Secular Humanism is also can be defined as Non-clerical Humanism the individual can enjoy life happily in a secular and worldly narrative existence in which truth and a strong special meaning can be found through affective atheism. However an agonistic is a humanist if the agonistic is one who lives as if god or a higher power was not necessary to truly meaningful life. Because any secular humanist lives in a Non-religious Humanism life, humans are capable of personal fulfillment and an ethical life without a higher power, or a supernatural god.
Dialectical Materialism states everything in the universe can be understood in terms of mater in motion. The universe, nature and human communities are natural, thus a part of a tangible process continually unfolding in a never-ending course of transformance. The materialist is a mortal in the full celebration of the human animal’s never ending interaction with nature, and as always becoming and being a part of nature.
These two taken together becomes the celebration of that ceremony called life, each day indulged to it’s fullest. Biography of the individual is never a burden to be endured.
We as humans are an on going part of a global history of human evolution. An animal species in a global ecosystem defines that history. We live on a tiny planet, in a remote solar system in the corner of our galaxy and lost in a labyrinth of galaxy clusters. All of which is created of matter in motion in-between the void. Substance is existence composed of physical occurrences resulting of material interactions.

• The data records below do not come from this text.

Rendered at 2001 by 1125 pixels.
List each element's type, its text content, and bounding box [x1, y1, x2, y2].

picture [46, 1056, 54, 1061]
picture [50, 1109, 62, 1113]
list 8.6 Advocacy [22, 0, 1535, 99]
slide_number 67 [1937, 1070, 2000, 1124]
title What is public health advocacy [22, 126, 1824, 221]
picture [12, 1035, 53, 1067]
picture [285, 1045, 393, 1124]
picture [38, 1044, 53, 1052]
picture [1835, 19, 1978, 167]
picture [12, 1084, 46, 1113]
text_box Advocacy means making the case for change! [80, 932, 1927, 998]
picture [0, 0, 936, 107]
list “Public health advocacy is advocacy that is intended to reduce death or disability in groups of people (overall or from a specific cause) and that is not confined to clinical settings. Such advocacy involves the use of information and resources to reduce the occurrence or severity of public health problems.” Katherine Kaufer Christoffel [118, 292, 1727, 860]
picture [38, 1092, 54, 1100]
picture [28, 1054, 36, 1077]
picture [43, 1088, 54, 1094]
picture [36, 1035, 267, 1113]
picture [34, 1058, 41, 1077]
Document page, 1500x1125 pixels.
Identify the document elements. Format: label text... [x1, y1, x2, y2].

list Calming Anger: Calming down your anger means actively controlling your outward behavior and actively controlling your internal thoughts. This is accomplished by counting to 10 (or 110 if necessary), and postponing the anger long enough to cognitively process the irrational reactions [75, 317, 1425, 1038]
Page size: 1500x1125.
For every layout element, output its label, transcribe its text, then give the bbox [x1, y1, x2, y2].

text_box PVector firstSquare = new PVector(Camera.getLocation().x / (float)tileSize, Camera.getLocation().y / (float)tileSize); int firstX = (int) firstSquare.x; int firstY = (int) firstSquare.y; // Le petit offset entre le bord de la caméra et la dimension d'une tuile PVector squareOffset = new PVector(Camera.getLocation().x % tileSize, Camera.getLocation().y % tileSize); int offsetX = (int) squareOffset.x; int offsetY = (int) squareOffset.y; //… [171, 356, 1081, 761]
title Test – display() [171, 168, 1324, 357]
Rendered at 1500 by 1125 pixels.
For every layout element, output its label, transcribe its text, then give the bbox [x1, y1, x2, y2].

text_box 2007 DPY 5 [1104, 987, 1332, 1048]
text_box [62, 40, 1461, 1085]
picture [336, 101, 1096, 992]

The ethic derived from being human is built on compassion in turn built on understanding, identification and empathy because humans are defined by our are ability to have an imagination.
We can learn to put human beings at the cornerstone of our morality.
By seeing the world as a single natural ecosystem we can use the best of science to rationally make sense of our lives on this planet.
Endorsing and reinforcing the human thriving throughout all boundaries, borders and nations while defending human rights for all people everywhere is embedded deep within our set of ethics. We then expand this concern for the existence and dignity of all life on earth along with the global environment.
Originated and rooted in the intensely wonderful view that there are millions of solar systems in our galaxy. There are millions of galaxies in our galaxy cluster, and millions of galaxy clusters in our universe isn’t all of this just to awesome for words.